Стас ушел, а я, перво-наперво, отключил все пакетники от греха подальше. Я же не псих под напряжением работать.
Дернул пассатижами один провод, другой — неудобно. Бросил пассатижи на пол. Резиновые перчатки бы… ладно. Электричество же я отрубил.
Засунул правую руку в перепутанный клубок проводов и…
Последнее, что я помнил, был слепящий глаза блеск, острая, нестерпимая боль в правой руке, передавшаяся всему телу, и, одновременно, неуместные рядом с болью восторг и эйфория. Странно…
Я открыл глаза и увидел перед собой красноватую глинистую почву с редкими травинками. По одной из них карабкался, быстро перебирая членистыми лапками, бледно-рыжий, почти прозрачный муравей. Не знал, что такие бывают… Впрочем, к моей основной профессии биология отношения не имеет. Никакого. Разве что морских животных, да и то отдаленное. А это не морж, не кит, даже не крикливая чайка.

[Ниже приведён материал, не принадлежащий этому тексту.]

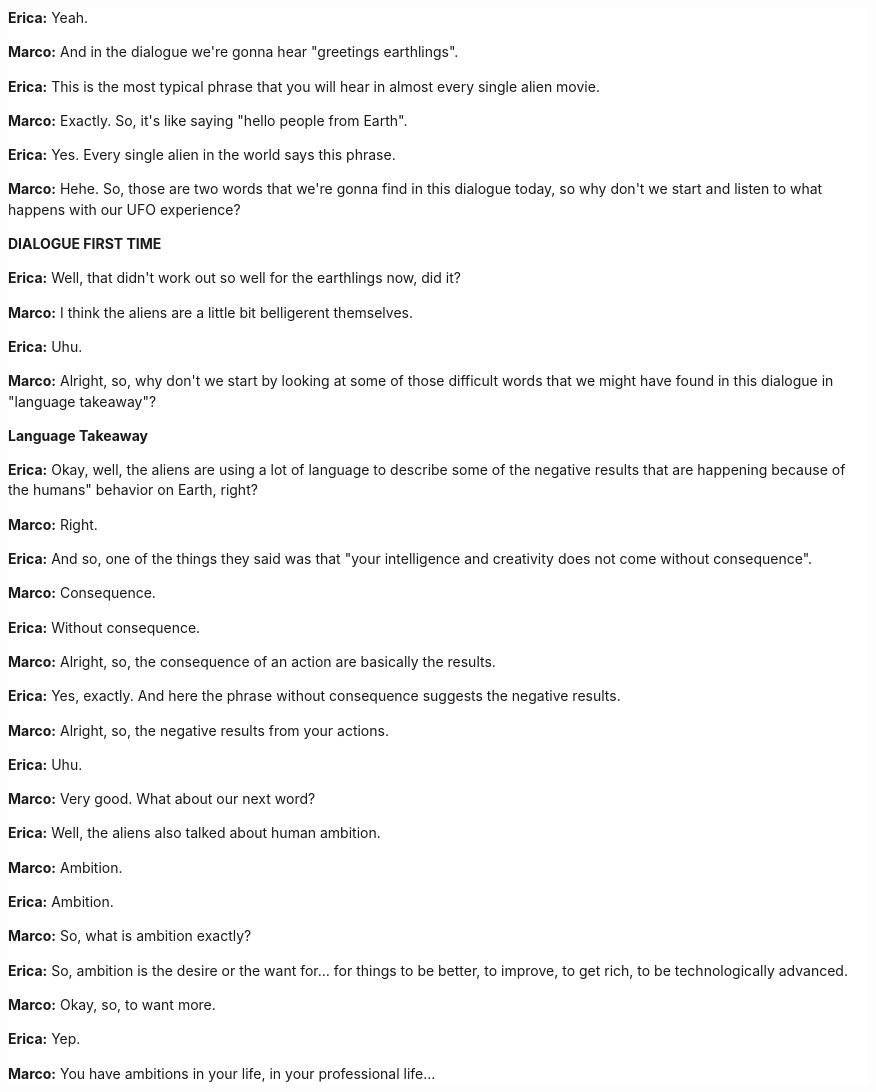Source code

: **Erica:** Yeah. 

**Marco:** And in the dialogue we're gonna hear "greetings earthlings". 

**Erica:** This is the most typical phrase that you will hear in almost every single alien movie. 

**Marco:** Exactly. So, it's like saying "hello people from Earth". 

**Erica:** Yes. Every single alien in the world says this phrase. 

**Marco:** Hehe. So, those are two words that we're gonna find in this dialogue today, so why don't we start and listen to what happens with our UFO experience? 

**DIALOGUE FIRST TIME** 

**Erica:** Well, that didn't work out so well for the earthlings now, did it? 

**Marco:** I think the aliens are a little bit belligerent themselves. 

**Erica:** Uhu. 

**Marco:** Alright, so, why don't we start by looking at some of those difficult words that we might have found in this dialogue in "language takeaway"? 

**Language Takeaway** 

**Erica:** Okay, well, the aliens are using a lot of language to describe some of the negative results that are happening because of the humans" behavior on Earth, right? 

**Marco:** Right. 

**Erica:** And so, one of the things they said was that "your intelligence and creativity does not come without consequence". 

**Marco:** Consequence. 

**Erica:** Without consequence. 

**Marco:** Alright, so, the consequence of an action are basically the results. 

**Erica:** Yes, exactly. And here the phrase without consequence suggests the negative results. 

**Marco:** Alright, so, the negative results from your actions. 

**Erica:** Uhu. 

**Marco:** Very good. What about our next word? 

**Erica:** Well, the aliens also talked about human ambition. 

**Marco:** Ambition. 

**Erica:** Ambition. 

**Marco:** So, what is ambition exactly? 

**Erica:** So, ambition is the desire or the want for… for things to be better, to improve, to get rich, to be technologically advanced. 

**Marco:** Okay, so, to want more. 

**Erica:** Yep. 

**Marco:** You have ambitions in your life, in your professional life… 
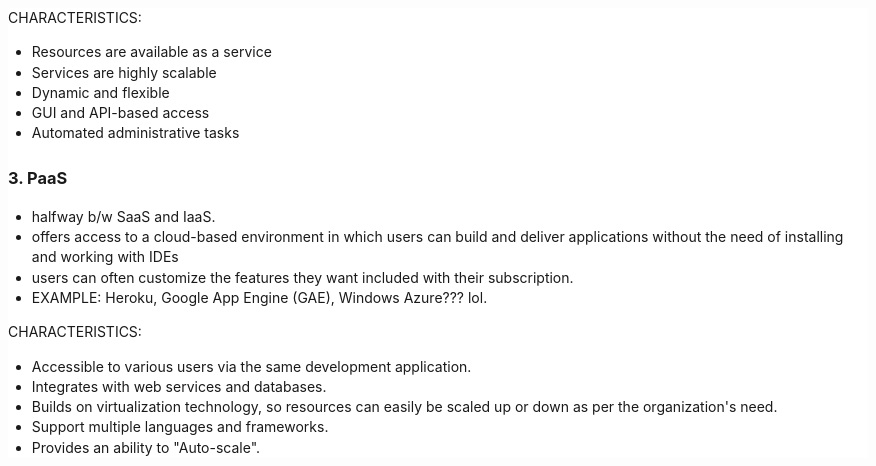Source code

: CHARACTERISTICS:

- Resources are available as a service
- Services are highly scalable
- Dynamic and flexible
- GUI and API-based access
- Automated administrative tasks

### 3. PaaS

- halfway b/w SaaS and IaaS.
- offers access to a cloud-based environment in which users can build and deliver applications without the need of installing and working with IDEs
- users can often customize the features they want included with their subscription.
- EXAMPLE: Heroku, Google App Engine (GAE), Windows Azure??? lol.

CHARACTERISTICS:

- Accessible to various users via the same development application.
- Integrates with web services and databases.
- Builds on virtualization technology, so resources can easily be scaled up or down as per the organization's need.
- Support multiple languages and frameworks.
- Provides an ability to "Auto-scale".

Знать про сухопутного муравья — не моя обязанность…
От созерцания насекомого меня оторвал голос, заунывно причитающий что-то на чужом восточном языке. Опершись на ладони, я чуть оторвался от земли, посмотрел. В пяти шагах от себя я увидел Доржи, братского татарина, провожатого и толмача, нанятого в Иркутском остроге по сходной цене два месяца назад. Он стоял на коленях и отбивал поклоны, бормоча, вероятно, какую-то свою языческую молитву. Доржи меня не замечал, глаза его закатились настолько, что я не увидел черных зрачков. Лицо его выглядело неприятно — застывшее, словно у античной латинской скульптуры, со слепыми, невидящими глазами.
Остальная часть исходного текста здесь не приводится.